### WHAT YOU HAVE TO DO
Every line of the listing is returned unchanged, and every picture is dropped.

### THE DATA

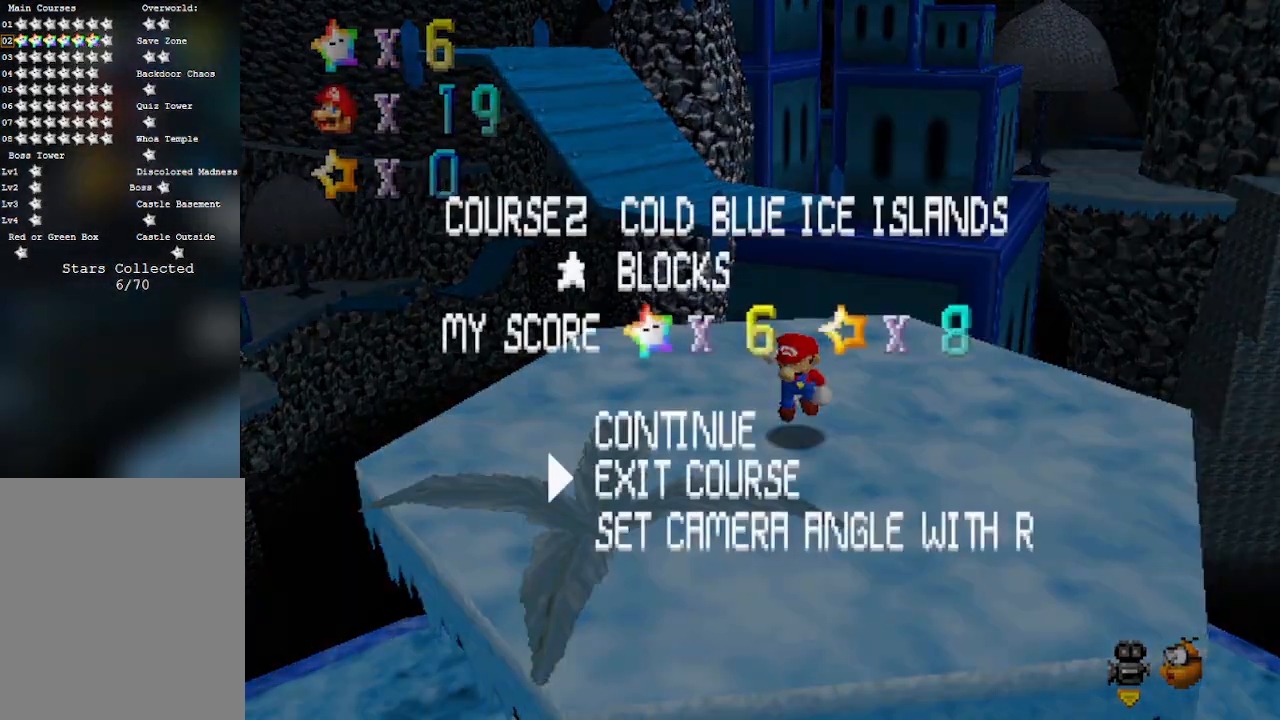
{"buttons": [], "left_stick": "up", "events": [[217, "A", "up"], [333, "left_stick", "center"], [433, "left_stick", "up"]]}
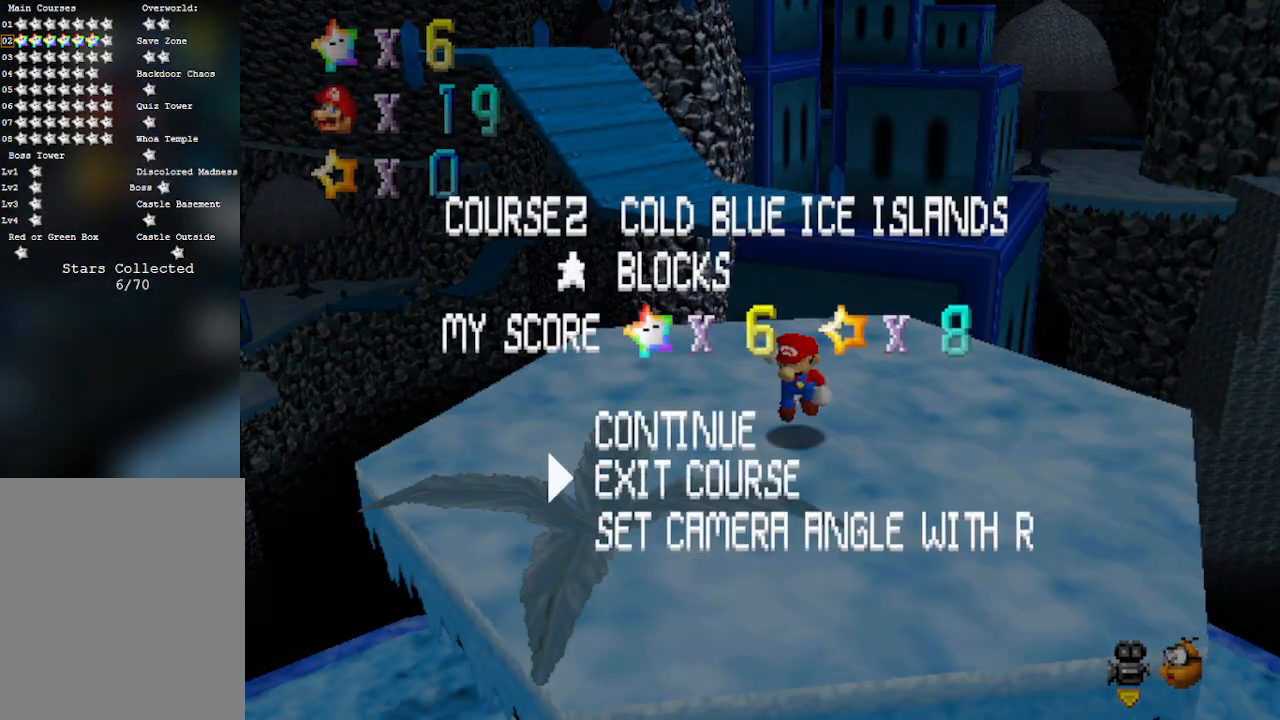
{"buttons": ["A"], "left_stick": "center", "events": [[50, "left_stick", "center"], [183, "A", "down"]]}
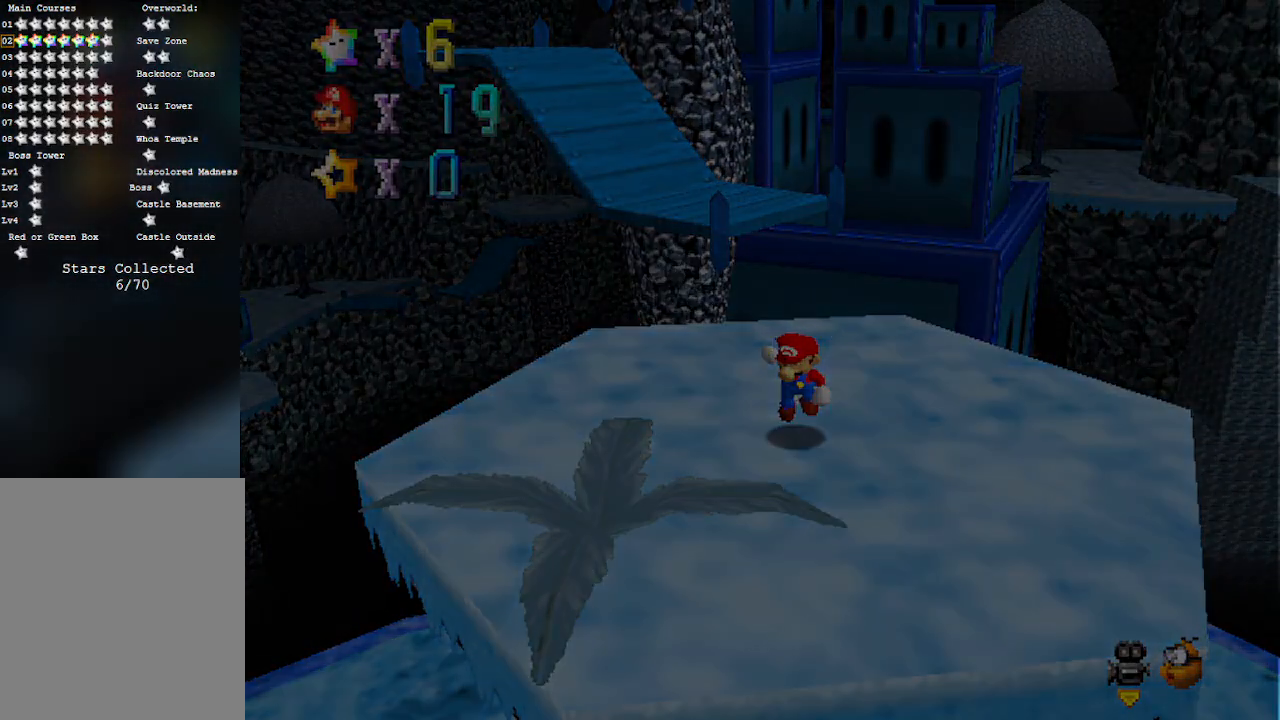
{"buttons": ["A"], "left_stick": "up", "events": [[367, "left_stick", "up"]]}
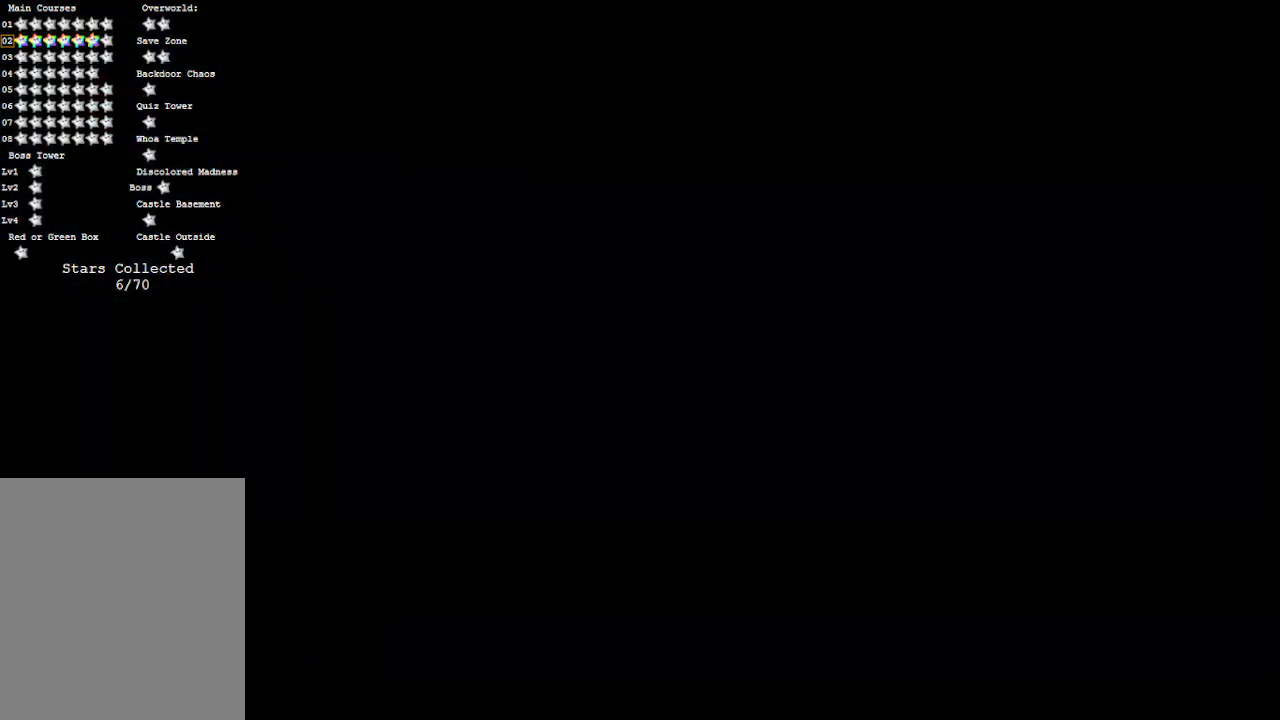
{"buttons": [], "left_stick": "up", "events": [[50, "A", "up"]]}
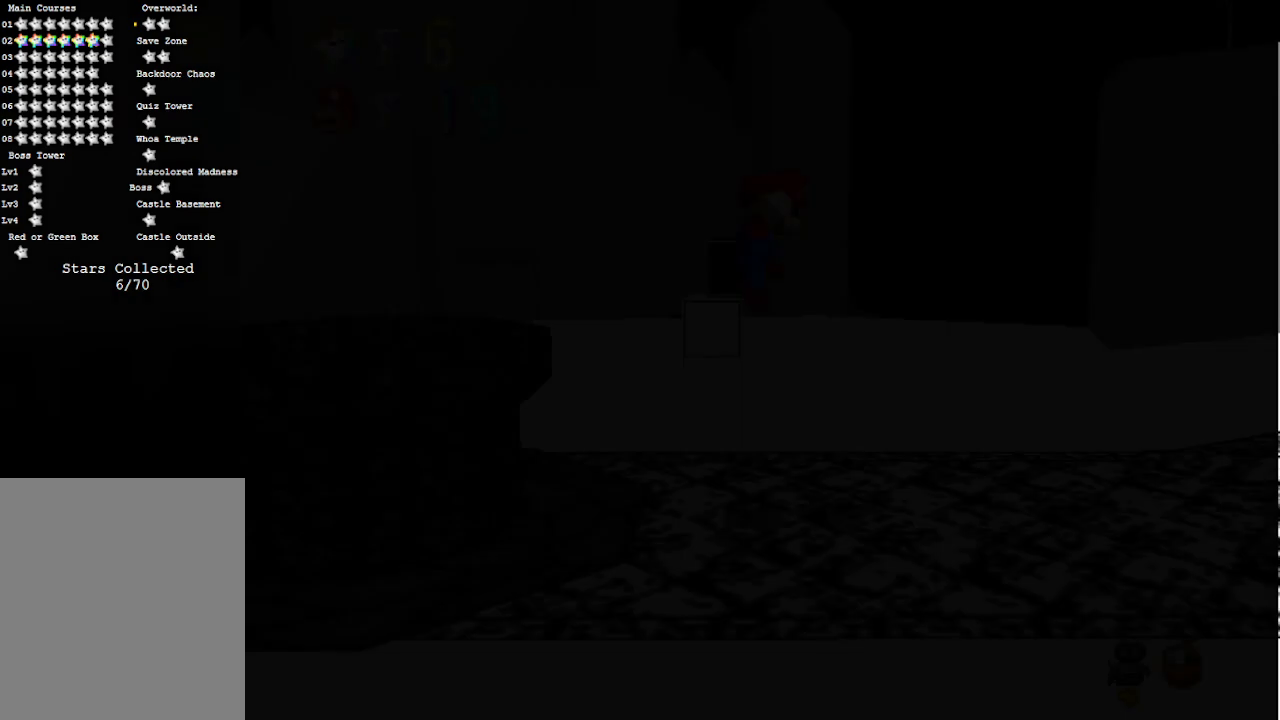
{"buttons": [], "left_stick": "up", "events": [[50, "C_LEFT", "down"], [217, "left_stick", "up-right"], [250, "C_LEFT", "up"], [267, "C_LEFT", "down"], [400, "left_stick", "up"], [433, "C_LEFT", "up"]]}
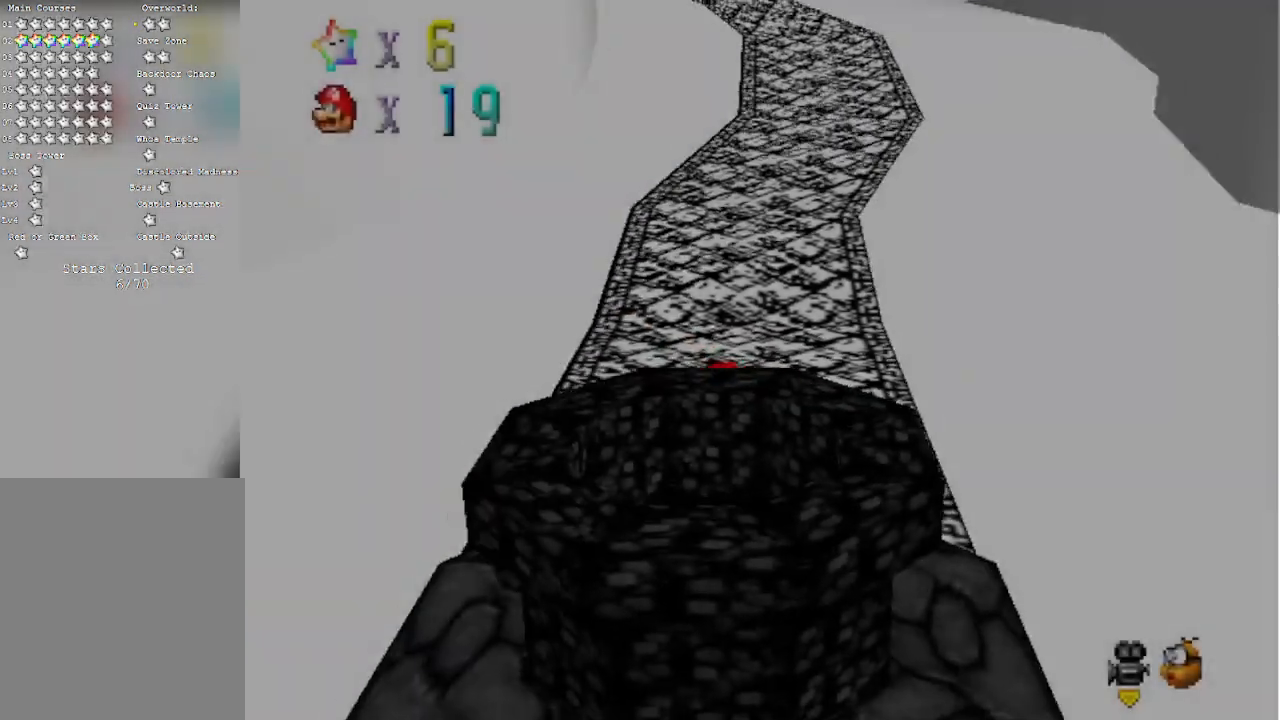
{"buttons": [], "left_stick": "up", "events": []}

### EXERCISE SOLUTION
{"buttons": [], "left_stick": "up", "events": [[217, "A", "up"], [333, "left_stick", "center"], [433, "left_stick", "up"]]}
{"buttons": ["A"], "left_stick": "center", "events": [[50, "left_stick", "center"], [183, "A", "down"]]}
{"buttons": ["A"], "left_stick": "up", "events": [[367, "left_stick", "up"]]}
{"buttons": [], "left_stick": "up", "events": [[50, "A", "up"]]}
{"buttons": [], "left_stick": "up", "events": [[50, "C_LEFT", "down"], [217, "left_stick", "up-right"], [250, "C_LEFT", "up"], [267, "C_LEFT", "down"], [400, "left_stick", "up"], [433, "C_LEFT", "up"]]}
{"buttons": [], "left_stick": "up", "events": []}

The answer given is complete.